Texte:
Ce Céline dont le Voyage commence place Clichy en 1914 pour se terminer à Meudon, avec un nouveau départ en Allemagne 30 ans plus tard, en 1944, quand les Occidentaux, les Anglo-Saxons, les Juifs et les francs-maçons ont débarqué en Normandie. Denis Lavant le joue, ce voyage au bout de la haine, entre un lit, un bureau, un piano et un escabeau.

Je n’ai lu de Céline que le Voyage (1932) et Mort à Crédit (1936), mais je les ai lus deux fois et je m’y replonge un peu parfois. Je ne connaissais les « pamphlets » que par réputation et je savais que Madame veuve Destouches exigeait qu’ils ne fassent pas l’objet d’une nouvelle publication.

L’agencement des textes choisis est plutôt chronologique. On entend donc Denis Louis Ferdinand évoquer d’abord les deux premiers romans et, avant de passer aux romans suivants (Guignol’s Band-1944 ; Casse-pipe-1949 ; Féérie pour une autre fois-1952 et 1954 ; D’un château l’autre-1957), il s’en prend aux quatre pamphlets intercalaires : Mea Culpa (1936), Bagatelles pour un massacre (1937), L’Ecole des cadavres (1938) et Les beaux draps (1941).

Entrées enregistrées:
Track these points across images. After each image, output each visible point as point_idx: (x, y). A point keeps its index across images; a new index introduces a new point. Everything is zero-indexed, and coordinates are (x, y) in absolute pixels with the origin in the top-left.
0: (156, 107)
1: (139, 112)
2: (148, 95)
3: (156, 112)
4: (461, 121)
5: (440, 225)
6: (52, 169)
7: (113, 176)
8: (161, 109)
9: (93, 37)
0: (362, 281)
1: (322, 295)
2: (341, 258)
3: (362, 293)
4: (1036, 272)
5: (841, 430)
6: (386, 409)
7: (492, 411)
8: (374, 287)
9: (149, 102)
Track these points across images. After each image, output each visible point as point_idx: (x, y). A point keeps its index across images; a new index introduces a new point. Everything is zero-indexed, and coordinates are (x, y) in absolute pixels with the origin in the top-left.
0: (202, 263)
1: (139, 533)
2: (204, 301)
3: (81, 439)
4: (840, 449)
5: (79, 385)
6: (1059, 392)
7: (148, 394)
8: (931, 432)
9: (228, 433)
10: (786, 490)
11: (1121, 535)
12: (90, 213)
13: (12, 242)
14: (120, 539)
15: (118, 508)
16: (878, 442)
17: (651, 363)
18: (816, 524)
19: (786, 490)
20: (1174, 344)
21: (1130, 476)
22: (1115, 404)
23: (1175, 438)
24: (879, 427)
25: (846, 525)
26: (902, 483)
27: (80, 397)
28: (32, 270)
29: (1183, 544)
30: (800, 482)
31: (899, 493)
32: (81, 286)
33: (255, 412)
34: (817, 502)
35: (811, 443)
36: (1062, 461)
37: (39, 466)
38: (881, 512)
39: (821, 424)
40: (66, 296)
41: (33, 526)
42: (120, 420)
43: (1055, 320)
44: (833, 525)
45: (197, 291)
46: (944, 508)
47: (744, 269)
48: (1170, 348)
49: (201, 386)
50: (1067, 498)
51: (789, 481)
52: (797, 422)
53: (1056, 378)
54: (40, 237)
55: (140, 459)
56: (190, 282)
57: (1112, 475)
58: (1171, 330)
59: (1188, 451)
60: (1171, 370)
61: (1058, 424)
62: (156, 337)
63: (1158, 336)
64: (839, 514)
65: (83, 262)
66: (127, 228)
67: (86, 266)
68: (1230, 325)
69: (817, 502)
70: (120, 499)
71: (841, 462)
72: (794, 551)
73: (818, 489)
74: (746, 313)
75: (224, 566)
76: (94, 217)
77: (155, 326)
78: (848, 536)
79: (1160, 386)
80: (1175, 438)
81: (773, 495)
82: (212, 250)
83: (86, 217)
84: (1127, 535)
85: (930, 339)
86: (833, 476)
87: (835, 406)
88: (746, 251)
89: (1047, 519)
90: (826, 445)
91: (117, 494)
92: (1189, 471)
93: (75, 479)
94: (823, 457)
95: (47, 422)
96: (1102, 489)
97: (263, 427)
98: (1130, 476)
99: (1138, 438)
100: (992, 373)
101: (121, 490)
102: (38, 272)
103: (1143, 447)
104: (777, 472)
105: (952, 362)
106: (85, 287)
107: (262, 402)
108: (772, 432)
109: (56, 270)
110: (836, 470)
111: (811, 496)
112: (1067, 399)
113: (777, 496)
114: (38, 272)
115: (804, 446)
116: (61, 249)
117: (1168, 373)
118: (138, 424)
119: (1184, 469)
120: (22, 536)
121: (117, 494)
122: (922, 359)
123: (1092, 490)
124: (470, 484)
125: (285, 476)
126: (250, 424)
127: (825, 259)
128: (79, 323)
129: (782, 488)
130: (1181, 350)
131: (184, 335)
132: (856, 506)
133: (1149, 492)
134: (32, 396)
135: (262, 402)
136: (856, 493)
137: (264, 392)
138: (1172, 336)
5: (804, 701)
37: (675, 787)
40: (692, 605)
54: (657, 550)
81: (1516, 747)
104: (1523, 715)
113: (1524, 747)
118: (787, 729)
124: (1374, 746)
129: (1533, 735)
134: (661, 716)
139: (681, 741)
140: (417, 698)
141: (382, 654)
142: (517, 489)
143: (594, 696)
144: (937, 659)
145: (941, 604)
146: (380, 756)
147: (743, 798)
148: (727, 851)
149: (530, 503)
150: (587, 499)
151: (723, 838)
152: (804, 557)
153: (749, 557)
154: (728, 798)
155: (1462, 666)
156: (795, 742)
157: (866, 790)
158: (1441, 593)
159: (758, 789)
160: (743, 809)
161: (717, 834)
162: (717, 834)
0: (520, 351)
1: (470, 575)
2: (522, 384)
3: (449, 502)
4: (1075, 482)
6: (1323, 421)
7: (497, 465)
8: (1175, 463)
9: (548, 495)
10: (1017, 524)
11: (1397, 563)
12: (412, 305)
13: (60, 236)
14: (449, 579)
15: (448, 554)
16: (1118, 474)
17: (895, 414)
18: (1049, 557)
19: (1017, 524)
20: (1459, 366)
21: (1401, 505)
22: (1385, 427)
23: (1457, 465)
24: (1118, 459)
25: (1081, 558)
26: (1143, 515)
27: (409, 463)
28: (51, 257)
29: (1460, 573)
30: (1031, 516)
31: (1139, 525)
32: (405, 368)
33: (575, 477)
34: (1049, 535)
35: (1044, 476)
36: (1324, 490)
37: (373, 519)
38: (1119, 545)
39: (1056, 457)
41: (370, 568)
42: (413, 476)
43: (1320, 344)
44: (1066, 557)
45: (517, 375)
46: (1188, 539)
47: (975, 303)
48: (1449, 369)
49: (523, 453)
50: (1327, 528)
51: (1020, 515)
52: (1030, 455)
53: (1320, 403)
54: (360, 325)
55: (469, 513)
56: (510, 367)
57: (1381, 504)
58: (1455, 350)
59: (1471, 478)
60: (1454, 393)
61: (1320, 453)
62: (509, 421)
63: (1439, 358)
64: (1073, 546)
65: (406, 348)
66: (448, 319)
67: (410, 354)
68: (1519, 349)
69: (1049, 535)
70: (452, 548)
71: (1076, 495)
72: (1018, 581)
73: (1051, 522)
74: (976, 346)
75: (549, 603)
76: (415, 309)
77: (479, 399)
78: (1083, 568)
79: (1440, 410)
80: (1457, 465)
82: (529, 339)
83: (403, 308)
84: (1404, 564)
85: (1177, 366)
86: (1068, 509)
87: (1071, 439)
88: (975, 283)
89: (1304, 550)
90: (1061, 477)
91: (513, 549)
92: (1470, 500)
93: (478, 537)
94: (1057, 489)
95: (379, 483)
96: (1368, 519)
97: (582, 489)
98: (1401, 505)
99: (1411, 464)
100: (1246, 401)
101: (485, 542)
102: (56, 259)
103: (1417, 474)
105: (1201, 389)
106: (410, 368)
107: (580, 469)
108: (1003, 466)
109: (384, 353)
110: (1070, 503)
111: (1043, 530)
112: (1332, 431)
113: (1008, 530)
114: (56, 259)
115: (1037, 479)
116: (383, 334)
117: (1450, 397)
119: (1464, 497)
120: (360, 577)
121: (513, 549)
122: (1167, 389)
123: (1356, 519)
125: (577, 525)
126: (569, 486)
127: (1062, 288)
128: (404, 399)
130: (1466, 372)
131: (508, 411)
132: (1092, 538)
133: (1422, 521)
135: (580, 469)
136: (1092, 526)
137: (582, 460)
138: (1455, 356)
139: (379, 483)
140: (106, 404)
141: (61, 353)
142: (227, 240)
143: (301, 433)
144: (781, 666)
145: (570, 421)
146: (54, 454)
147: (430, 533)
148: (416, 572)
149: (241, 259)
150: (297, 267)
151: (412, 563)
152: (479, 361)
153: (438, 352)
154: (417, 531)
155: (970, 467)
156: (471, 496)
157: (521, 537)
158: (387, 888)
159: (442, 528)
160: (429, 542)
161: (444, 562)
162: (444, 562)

Défis:
1/ Répondez à ces questions sur le texte consacré à Céline :
(a) Quel comédien joue le voyage ?
(b) Quels romans de Céline l'auteur du texte dit-il avoir lus ?
(c) En quelle année a paru Bagatelles pour un massacre ?
2/ Poursuivez le texte consacré au spectacle sur Céline à partir de sa dernière phrase.

Réponses dans l'ordre:
1/
(a) Denis Lavant.
(b) Le Voyage (1932) et Mort à Crédit (1936).
(c) En 1937.

2/
Un des meilleurs moments est la revue littéraire où Céline assassine joyeusement Joyce, Aragon, Sartre et quelques autres. C’est plus drôle que Guy Debord exécutant des insolents dans des lettres d’insulte. Le rapprochement est loin d’être accidentel. Certes, l’un se présentait comme un alcoolique militant et comme un stratège, quand l’autre se revendiquait hygiéniste et pacifiste. Mais Debord ne mégotait pas son admiration secrète pour Céline. Dans ses Mémoires à 26 ans, en 1958, comme dans un court métrage en 1959[i], il reprend cette Chanson des Gardes suisses (1793) que Céline avait mise en exergue du Voyage.

 

Notre vie est un voyage
Dans l'hiver et dans la Nuit,
Nous cherchons notre passage
Dans le Ciel où rien ne luit.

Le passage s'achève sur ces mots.